Selected excerpt:
^^^^^^^^^^^^^^^^

The roving auditory oddball task was used to probe the mismatch negativity (MMN), P3a, and repetition suppression in response to unattended auditory stimuli [32]. The task was run in MATLAB using the Cogent toolbox. The stimuli consisted of trains of 6 to 10 identical sinusoidal tones. The first tone of each train typically produces the classic oddball response or MMN. This tone is referred to as the deviant tone, while the 5th tone typically produces the standard response and is therefore referred to as such [33]. Pseudo-randomisation of train length produced 208 deviant presentations that were repeated 5 times; in addition the tone was repeated 1–4 times randomly but equally often, meaning all trains had 6–10 tone repetitions. The tones were 70 ms in length with a 5 ms rise and fall time, and a 500 ms inter-stimulus interval. To produce the deviant presentation, the tone frequency varied between 500 and 800 Hz in random steps of integer multiples of 50 Hz. Tones were presented binaurally at a constant volume that was adjusted for individual participants so that it was clear and comfortable. Participants were instructed to ignore the auditory tones and to focus on the visual distractor task (for more information see Supplementary Materials). Latency and amplitude of the MMN and P3a were calculated for the following electrodes: F3, Fz, F4, C3, Cz, C4, P3, Pz, P4, and POz [34].

^^^^^^^^^^^^^^^^

Extracted records:
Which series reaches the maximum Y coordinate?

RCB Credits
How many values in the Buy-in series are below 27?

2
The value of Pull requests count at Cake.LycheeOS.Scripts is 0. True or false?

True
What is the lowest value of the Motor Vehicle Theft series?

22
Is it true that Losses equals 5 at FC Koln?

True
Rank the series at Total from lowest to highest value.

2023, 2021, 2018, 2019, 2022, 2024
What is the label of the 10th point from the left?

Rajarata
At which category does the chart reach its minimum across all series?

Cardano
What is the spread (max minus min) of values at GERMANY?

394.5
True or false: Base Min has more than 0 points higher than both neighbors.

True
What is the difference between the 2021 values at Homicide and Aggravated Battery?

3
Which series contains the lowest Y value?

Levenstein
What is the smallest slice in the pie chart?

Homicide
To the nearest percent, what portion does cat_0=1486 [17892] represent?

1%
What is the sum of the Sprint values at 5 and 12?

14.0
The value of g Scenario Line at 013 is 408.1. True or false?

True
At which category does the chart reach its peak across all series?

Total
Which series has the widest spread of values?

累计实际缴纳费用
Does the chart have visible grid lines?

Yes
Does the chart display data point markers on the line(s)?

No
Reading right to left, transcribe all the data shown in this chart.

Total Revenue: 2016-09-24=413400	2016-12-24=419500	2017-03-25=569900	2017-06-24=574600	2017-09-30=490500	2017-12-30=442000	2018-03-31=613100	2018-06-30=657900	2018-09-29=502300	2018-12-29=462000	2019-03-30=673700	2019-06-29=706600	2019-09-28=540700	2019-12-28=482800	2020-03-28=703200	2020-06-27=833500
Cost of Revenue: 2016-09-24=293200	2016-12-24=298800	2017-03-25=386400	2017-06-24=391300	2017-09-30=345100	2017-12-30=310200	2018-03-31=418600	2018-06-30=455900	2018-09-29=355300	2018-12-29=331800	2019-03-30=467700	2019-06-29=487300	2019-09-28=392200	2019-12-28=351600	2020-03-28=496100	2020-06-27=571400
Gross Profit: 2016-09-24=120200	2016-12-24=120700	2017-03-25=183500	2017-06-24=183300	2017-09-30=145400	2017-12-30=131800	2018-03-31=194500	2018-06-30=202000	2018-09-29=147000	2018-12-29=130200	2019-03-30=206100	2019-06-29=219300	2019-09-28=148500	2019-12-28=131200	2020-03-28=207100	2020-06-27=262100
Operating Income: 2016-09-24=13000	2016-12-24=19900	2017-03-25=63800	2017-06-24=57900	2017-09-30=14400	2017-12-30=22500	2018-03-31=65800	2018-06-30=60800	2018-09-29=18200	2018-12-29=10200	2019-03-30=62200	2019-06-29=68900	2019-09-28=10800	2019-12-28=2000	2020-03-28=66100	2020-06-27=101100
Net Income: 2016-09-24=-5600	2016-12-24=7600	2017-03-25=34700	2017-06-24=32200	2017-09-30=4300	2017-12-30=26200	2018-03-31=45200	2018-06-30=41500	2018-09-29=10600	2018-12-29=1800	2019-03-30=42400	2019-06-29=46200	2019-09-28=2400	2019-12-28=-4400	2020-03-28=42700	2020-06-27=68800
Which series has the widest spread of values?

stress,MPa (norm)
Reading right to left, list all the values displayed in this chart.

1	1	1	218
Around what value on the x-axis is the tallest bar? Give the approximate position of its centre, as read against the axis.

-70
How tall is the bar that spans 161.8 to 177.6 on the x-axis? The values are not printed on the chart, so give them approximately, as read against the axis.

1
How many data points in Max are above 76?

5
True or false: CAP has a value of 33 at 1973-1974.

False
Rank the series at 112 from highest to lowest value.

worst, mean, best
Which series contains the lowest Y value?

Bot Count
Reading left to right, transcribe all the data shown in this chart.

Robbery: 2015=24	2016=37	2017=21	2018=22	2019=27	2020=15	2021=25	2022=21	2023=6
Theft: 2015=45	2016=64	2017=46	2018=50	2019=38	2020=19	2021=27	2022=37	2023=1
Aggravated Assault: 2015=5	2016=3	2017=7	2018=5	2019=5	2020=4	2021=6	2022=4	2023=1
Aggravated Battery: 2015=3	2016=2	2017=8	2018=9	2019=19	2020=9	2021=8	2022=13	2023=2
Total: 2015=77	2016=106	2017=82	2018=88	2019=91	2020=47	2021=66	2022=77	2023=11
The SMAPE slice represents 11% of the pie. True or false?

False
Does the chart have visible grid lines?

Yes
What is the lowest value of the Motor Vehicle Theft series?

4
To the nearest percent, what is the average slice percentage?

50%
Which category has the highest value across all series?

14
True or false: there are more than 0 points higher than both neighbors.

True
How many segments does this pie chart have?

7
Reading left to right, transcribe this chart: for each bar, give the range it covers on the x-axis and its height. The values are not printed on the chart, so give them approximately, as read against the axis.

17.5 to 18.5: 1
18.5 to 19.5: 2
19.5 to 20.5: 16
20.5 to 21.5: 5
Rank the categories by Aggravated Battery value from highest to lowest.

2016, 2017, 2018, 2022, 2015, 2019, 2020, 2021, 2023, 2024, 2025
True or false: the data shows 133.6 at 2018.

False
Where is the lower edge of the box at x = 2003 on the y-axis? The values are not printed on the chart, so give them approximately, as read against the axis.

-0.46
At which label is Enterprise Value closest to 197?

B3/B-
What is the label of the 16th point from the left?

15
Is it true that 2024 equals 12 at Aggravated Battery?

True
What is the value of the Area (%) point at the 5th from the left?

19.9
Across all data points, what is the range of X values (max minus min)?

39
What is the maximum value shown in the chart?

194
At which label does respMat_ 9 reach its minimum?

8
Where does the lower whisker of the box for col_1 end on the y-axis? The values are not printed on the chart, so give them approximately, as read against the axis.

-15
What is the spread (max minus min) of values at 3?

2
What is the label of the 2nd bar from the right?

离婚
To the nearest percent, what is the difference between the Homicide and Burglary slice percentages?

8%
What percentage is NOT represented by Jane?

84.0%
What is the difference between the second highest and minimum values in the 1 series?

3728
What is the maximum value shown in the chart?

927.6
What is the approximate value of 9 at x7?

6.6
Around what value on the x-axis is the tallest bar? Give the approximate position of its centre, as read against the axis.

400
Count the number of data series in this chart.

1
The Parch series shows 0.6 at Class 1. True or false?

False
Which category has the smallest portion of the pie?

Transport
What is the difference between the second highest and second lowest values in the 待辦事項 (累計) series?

^^^^^^^^^^^^^^^^

Task description:
How does the passage on the roving auditory oddball task go on after its final sentence? Write the continuation.

Task result:
Visual long-term potentiation (LTP) was measured with a paradigm used in previous studies [35,36,37]. Stimuli for this task were vertical and horizontal sine gratings with a spatial frequency of 1 cycle per degree. The sine gratings were presented at full contrast on a gray background, subtending 8° of visual angle. Participants were seated with their eyes 57 cm from the center of the screen and were instructed to passively fixate on a central red dot. The task comprised of four conditions. During the first condition (pre-potentiation), both stimuli were presented 120 times in random order at 1 Hz for 34.8 ms. The interstimulus interval was varied using 5 intervals from 897 to 1036 ms that occurred randomly but equally often. This condition established the baseline ERP amplitude for subsequent comparison with post-potentiation conditions and had a duration of 8 min. The second condition was a 2-minute photic tetanus or high-frequency stimulation comprising 1000 presentations of either the horizontal or vertical stimulus to test input specificity (counterbalanced between participants) for 34.8 ms with a temporal frequency of approximately 9 Hz. The interstimulus interval was either 62.6 or 90.4 ms occurring at random but equally often. The third condition (early post-potentiation) followed after a 2-minute break, allowing retinal after-images from the photic tetanus to dissipate. The fourth condition (late post-potentiation) followed ~30 min after the photic tetanus. The two post-conditions were identical to the pre-potentiation condition, and lasted 4 min each. Amplitude and latency were calculated for the following electrodes: P7, P3, Pz, P4, P8 and POz [38, 39]. Details on EEG data acquisition and analysis are provided in the Supplementary Materials.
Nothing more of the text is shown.